Em momentos onde o projeto Contato Social estava começando a ter sua decadência alguns estudantes estavam se encontrando sem poder, menos credibilidade interna e Marcelle querendo sair, surgiu Charval, que falava sobre Rimbaud. Novamente, encantos, em encontros com o grupo, promovidos por ele. Aproximaram-se. A relação com Desroches ficou tensa, ela não o aguentava mais. Estava onírica novamente. Em um momento, ele veio sem consetimento. O falou mal, mas ela entrelaçou-se novamente, ele alegando ser muito tímido. Pensou Marcelle, que o futuro do rapaz seria horrível se alguma mulher não cuidasse dele, da forma como era. Decidiu ela ser sua mulher. O noivado foi rápido e, para realizar desejo da mãe, fez cerimônia oficial. Denis Charval era considerado muito sedutor.
Além da Sra. Druoffe não simpatizar com ele, ao contrário de Pascal e Marguerite, irmãos de Marcelle, continuava preguiçoso, dizendo que poesia não escrevia como a uma tese. Marcelle continuou pagando suas dívidas, mas cada vez mais avisando a situação. Zombava de suas prudências. Mantinha seu jeito. Uma noite, apesar da proibição da mãe e da irmã, Marguerite foi com ele até um american bar. Simultaneamente, Marcelle foi ao quarto dele, encontrou duas ou três linhas de poesia, e cartas.Uma enderaçadade amigo,outra de amante, uma madame.Percebeu então se tratar de alguém ruim de dinheiro que não quis trabalhar, virando amante de mulher rica.
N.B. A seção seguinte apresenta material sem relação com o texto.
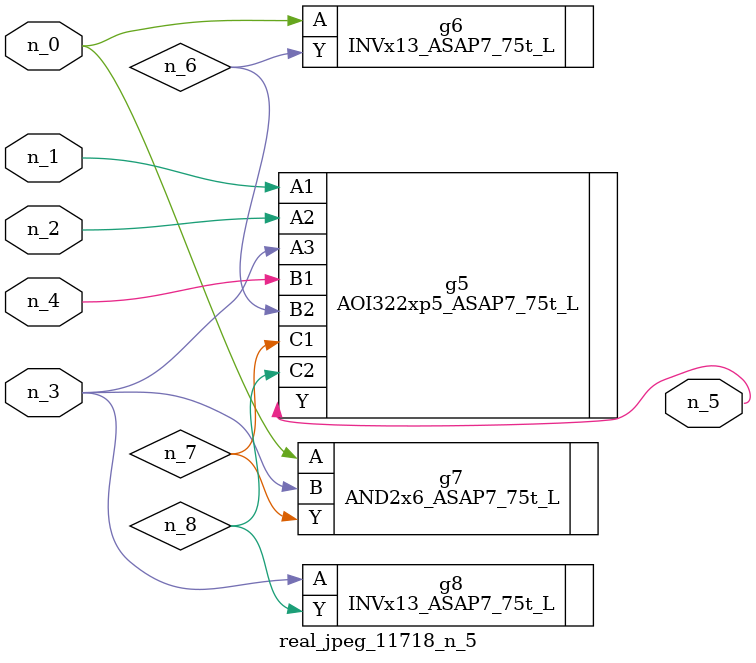
<source format=v>
module real_jpeg_11718_n_5 (n_4, n_0, n_1, n_2, n_3, n_5);

input n_4;
input n_0;
input n_1;
input n_2;
input n_3;

output n_5;

wire n_8;
wire n_6;
wire n_7;

INVx13_ASAP7_75t_L g6 ( 
.A(n_0),
.Y(n_6)
);

AND2x6_ASAP7_75t_L g7 ( 
.A(n_0),
.B(n_3),
.Y(n_7)
);

AOI322xp5_ASAP7_75t_L g5 ( 
.A1(n_1),
.A2(n_2),
.A3(n_3),
.B1(n_4),
.B2(n_6),
.C1(n_7),
.C2(n_8),
.Y(n_5)
);

INVx13_ASAP7_75t_L g8 ( 
.A(n_3),
.Y(n_8)
);


endmodule
</source>
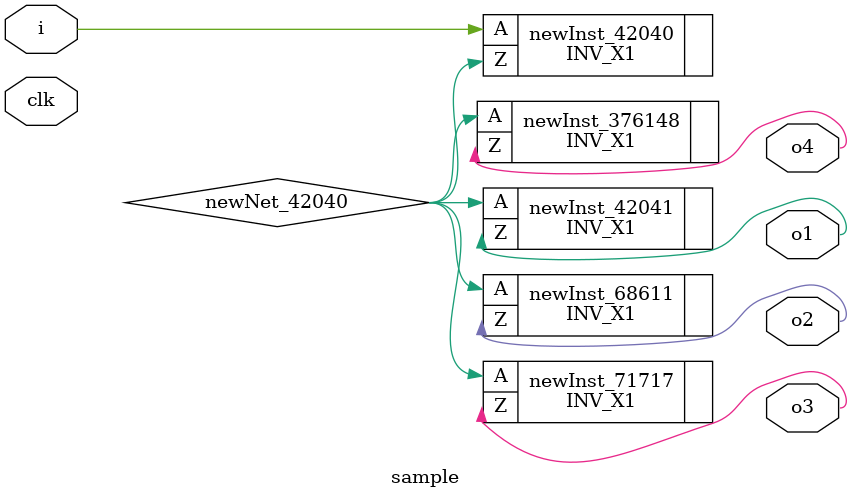
<source format=v>

module sample(i, clk, o1, o2, o3, o4);
   input i, clk;
   output o1, o2, o3, o4;
   wire   newNet_42040;

   INV_X1 newInst_42040(.A(i), .Z(newNet_42040));
   INV_X1 newInst_42041(.A(newNet_42040), .Z(o1));
   INV_X1 newInst_68611(.A(newNet_42040), .Z(o2));
   INV_X1 newInst_71717(.A(newNet_42040), .Z(o3));
   INV_X1 newInst_376148(.A(newNet_42040), .Z(o4));
   
endmodule


</source>
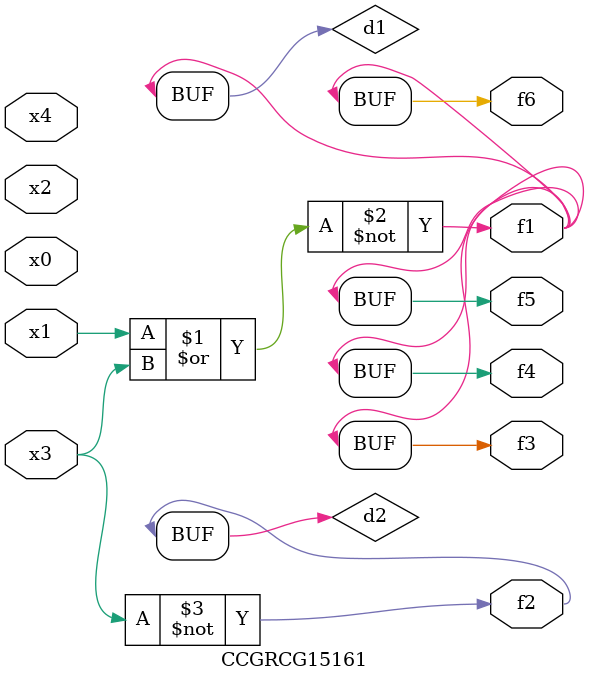
<source format=v>
module CCGRCG15161(
	input x0, x1, x2, x3, x4,
	output f1, f2, f3, f4, f5, f6
);

	wire d1, d2;

	nor (d1, x1, x3);
	not (d2, x3);
	assign f1 = d1;
	assign f2 = d2;
	assign f3 = d1;
	assign f4 = d1;
	assign f5 = d1;
	assign f6 = d1;
endmodule

</source>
Reclamou com ele sobre o quanto se entregara. Ao ser questionado e respondido que, se aquilo que faziam não lhe dava prazer deviam se separar, Marcelle voltou. Imaginava que podia viver sem esperança e afeto ao lado, mas não sem ele. Não queria ser só. Concluiu o amor superar tudo; continuaram juntos. Ele, agora, sem qualquer restrição. Amargada a cada dia, em um encontrou uma carta de adeus onde, dizendo que lamentaria no futuro a perda do amor, não manteria agora por ser contra o que é. Agia como o rei de Tule, jogando taças de ouro ao mar para se lamentar depois, assim tinha já colocado na carta para o amigo André. Levara dinheiro. Após chorar muito, se alegrou e percebeu ser maior do que aquilo. Iria ir ao grande destino. Novamente, concluiu ser uma mulher de gênio, grande talento.
Embora esteja longe de ser alguém alienada e distante da realidade, pois conscientemente escolhe aquilo que faz, almejando o gênio, possui a sensibilidade que mais a afasta de ser alguém grande do que de fato vira, pois até mesmo nos truques de um malandro problemático como Denis Charval desenvolve a sensibilidade de querer melhorar, ainda que, independente de tudo, ele não irá, o que só aguça mais ainda as sensibilidades, e ela é mulher, o que torna mais inclinada a mirar suas percepções sensíveis nesta causa impossível, em momentos de crise desejando a genialidade. Se torna muito menos vasta do que projeta, por não ultrapassar o que sente. Algo muito característico da condição feminina.